"A woman's perfume, with the scent of a woman.". It was based on this audacious request by the French fashion designer Gabrielle Chanel, better known as Coco Chanel, that the renowned chemist and perfumer Ernest Beaux created Chanel No. 5 in 1921. The mixture combined flower essences with aldehydes, substances obtained by chemical synthesis. The perfumer used around 80 substances to satisfy the designer's demands and the result was an intense and very sensual perfume.

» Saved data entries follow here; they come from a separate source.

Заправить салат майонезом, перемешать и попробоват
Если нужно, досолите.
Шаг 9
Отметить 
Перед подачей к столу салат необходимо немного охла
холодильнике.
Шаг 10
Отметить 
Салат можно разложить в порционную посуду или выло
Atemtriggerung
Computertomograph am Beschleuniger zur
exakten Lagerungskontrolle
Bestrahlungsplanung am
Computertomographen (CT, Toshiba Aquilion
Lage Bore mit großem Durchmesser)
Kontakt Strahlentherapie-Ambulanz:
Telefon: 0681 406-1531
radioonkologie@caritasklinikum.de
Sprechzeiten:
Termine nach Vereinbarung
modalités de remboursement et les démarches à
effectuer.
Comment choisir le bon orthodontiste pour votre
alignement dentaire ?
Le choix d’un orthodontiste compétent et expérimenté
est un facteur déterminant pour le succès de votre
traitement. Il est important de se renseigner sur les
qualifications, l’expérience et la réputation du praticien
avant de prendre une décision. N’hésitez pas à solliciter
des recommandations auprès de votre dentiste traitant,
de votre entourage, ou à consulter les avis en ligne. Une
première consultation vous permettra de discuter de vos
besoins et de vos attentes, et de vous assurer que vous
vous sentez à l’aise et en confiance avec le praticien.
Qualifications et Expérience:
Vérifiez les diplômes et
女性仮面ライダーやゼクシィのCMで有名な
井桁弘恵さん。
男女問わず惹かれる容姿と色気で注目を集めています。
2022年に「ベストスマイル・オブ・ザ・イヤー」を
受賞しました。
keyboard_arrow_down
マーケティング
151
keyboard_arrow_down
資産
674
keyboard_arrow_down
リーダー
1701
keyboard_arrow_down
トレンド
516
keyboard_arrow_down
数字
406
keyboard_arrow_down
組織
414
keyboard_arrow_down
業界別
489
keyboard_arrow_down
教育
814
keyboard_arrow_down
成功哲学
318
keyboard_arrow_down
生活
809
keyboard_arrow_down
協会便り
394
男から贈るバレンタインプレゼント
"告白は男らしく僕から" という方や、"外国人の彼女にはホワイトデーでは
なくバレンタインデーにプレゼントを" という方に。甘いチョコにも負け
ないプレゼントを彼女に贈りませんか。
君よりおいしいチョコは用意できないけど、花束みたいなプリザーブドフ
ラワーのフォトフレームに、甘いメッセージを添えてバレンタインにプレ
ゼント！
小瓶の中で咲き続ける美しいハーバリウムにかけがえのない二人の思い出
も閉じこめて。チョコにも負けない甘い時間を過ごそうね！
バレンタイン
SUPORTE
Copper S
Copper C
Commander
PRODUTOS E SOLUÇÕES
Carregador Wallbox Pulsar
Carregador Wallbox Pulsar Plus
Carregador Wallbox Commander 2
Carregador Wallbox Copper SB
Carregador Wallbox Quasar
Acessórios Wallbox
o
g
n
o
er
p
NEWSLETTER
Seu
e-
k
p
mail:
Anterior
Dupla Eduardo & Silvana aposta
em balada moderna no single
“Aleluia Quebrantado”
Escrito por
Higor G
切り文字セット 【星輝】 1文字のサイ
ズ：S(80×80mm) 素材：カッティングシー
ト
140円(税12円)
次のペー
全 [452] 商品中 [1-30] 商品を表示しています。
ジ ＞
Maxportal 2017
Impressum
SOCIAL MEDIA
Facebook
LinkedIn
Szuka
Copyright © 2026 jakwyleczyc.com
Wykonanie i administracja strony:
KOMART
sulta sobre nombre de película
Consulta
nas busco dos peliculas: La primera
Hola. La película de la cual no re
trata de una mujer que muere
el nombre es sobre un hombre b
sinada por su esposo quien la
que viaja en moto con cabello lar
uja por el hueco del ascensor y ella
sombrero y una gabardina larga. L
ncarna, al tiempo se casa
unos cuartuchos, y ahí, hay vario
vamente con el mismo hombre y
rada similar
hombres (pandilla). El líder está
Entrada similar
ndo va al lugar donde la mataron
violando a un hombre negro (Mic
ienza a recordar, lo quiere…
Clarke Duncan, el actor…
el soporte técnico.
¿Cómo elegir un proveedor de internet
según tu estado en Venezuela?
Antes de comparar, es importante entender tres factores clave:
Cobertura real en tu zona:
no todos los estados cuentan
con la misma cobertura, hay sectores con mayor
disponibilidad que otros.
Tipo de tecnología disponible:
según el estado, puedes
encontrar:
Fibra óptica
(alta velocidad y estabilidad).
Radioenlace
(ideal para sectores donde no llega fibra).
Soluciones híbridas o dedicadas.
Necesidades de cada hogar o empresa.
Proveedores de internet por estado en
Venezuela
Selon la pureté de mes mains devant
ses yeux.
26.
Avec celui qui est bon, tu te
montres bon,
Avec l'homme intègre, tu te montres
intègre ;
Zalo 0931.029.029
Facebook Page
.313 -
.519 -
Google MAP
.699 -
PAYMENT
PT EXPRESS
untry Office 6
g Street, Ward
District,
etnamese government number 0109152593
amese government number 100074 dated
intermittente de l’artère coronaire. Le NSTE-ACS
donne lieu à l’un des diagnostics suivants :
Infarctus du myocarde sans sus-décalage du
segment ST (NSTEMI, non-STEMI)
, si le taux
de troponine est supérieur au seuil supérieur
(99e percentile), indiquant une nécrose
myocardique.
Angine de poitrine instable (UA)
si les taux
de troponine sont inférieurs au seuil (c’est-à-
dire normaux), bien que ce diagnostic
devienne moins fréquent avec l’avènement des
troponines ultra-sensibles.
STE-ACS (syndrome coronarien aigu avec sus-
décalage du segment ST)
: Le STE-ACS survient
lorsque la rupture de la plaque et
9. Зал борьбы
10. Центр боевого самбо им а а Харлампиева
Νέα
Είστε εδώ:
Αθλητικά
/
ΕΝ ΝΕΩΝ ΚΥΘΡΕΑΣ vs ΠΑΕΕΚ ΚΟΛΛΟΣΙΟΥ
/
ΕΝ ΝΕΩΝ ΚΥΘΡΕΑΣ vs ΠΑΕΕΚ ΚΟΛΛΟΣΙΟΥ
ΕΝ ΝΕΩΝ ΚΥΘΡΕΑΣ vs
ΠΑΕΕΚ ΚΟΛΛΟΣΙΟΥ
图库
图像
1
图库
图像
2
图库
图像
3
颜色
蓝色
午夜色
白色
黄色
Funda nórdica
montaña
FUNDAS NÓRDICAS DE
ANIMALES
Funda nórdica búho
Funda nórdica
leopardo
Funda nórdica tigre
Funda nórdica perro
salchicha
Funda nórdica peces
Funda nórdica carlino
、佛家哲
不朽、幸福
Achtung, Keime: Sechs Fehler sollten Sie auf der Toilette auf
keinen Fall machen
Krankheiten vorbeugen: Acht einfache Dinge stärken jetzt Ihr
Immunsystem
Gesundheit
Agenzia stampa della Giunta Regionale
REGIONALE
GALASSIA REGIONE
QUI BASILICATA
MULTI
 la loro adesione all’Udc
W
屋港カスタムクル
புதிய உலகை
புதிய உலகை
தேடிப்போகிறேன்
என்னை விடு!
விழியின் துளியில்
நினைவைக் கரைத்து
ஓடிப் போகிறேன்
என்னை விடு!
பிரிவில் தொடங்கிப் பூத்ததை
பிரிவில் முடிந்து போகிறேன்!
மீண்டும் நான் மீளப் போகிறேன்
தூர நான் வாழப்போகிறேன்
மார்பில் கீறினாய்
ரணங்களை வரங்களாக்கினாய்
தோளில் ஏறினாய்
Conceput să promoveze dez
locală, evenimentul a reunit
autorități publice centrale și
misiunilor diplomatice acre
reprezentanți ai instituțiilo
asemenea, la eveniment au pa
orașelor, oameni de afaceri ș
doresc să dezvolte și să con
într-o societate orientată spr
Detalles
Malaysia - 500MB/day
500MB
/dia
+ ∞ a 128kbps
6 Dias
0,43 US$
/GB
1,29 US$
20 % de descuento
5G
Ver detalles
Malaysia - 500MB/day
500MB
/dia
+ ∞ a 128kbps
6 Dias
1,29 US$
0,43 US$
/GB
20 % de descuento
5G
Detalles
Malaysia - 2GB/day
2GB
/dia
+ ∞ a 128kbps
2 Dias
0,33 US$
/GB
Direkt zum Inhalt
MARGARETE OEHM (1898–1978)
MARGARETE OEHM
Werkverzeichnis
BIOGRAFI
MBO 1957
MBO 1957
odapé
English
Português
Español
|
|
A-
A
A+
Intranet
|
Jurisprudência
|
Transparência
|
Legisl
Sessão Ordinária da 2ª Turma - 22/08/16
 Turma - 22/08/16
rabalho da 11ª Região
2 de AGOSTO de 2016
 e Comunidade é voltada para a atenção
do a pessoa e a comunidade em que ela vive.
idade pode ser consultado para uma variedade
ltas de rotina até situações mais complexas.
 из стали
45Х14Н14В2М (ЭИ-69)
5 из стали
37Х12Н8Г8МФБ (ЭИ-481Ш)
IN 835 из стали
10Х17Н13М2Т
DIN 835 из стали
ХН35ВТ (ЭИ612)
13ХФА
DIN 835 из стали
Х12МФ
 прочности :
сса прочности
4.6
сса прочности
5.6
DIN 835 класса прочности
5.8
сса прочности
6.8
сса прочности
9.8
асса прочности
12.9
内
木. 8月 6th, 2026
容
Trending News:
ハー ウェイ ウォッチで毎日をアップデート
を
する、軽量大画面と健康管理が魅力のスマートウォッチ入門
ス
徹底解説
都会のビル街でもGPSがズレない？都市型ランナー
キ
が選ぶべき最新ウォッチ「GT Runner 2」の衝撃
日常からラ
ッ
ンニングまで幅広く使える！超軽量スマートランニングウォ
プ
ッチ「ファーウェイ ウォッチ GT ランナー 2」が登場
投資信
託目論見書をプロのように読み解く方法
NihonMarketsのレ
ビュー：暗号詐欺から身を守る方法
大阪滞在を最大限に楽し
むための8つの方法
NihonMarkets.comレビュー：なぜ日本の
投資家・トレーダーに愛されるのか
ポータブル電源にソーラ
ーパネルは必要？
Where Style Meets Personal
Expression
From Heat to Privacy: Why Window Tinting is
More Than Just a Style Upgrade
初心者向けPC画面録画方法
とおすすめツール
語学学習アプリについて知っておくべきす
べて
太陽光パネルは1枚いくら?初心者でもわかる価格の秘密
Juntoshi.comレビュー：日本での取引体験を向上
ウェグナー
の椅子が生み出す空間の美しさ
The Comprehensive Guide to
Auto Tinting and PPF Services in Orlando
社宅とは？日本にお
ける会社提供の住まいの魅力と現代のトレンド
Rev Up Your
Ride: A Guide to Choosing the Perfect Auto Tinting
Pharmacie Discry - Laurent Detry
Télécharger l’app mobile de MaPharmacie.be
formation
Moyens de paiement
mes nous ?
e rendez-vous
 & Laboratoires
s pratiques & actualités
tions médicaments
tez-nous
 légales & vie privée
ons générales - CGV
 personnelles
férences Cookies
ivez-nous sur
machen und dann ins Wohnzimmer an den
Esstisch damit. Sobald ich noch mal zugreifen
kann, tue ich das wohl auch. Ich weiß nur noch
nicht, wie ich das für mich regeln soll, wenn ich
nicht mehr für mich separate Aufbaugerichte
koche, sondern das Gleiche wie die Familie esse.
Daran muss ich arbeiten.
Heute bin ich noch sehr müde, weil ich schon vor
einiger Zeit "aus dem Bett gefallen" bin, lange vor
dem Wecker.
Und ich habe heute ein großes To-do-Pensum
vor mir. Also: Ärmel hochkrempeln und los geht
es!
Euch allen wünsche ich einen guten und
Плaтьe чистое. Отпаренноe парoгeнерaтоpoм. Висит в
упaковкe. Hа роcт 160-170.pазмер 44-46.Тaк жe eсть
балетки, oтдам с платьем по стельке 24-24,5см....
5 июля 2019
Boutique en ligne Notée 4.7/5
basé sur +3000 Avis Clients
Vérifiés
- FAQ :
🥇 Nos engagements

The use of synthetic ingredients marked the beginning of modern perfumery at the end of the 19th century and enriched the perfumers' palette with new fragrance notes. In the 1920s, the study of molecules was the passport to the production of fragrances on an industrial scale. Today, manufacturers have more than three thousand synthetic perfume molecules at their disposal and the perfume industry is worth seven billion euros annually.
The fragrance of a perfume is a complex system of substances, which were originally extracted from plants or wild animals. To get an idea, it takes five tonnes of roses to obtain one kilo of this essential oil and eight million jasmine trees to obtain the same quantity. The marketing of natural musk oil, on the other hand, is limited to 300 kilos per year, in order to preserve the musk deer species.
In fact, the hunting of this small deer was banned by the Convention on International Trade in Endangered Species of Wild Fauna and Flora (CITES) in 1979, although some countries, such as Russia, have national laws authorising it within certain limits.
Concern for the conservation of biodiversity, particularly of endangered species of flora and fauna, has led the perfume industry to chemical laboratories, where today synthetic products are created as an alternative to those of vegetable or animal origin. And these are perhaps the two greatest contributions of synthetic chemistry to the perfume industry: the preservation of biodiversity and the massification of perfumes since the synthesis of aromas in the laboratory has made their production considerably cheaper.
Launched on 5 May 1921, Chanel No. 5 is still a success today. A symbol of refinement and elegance, the perfume's formula contains rosewood, Grasse jasmine, orange blossom and sandalwood essential oils. A century after its launch, it remains both a classic and contemporary perfume, and is the best-selling perfume in the world.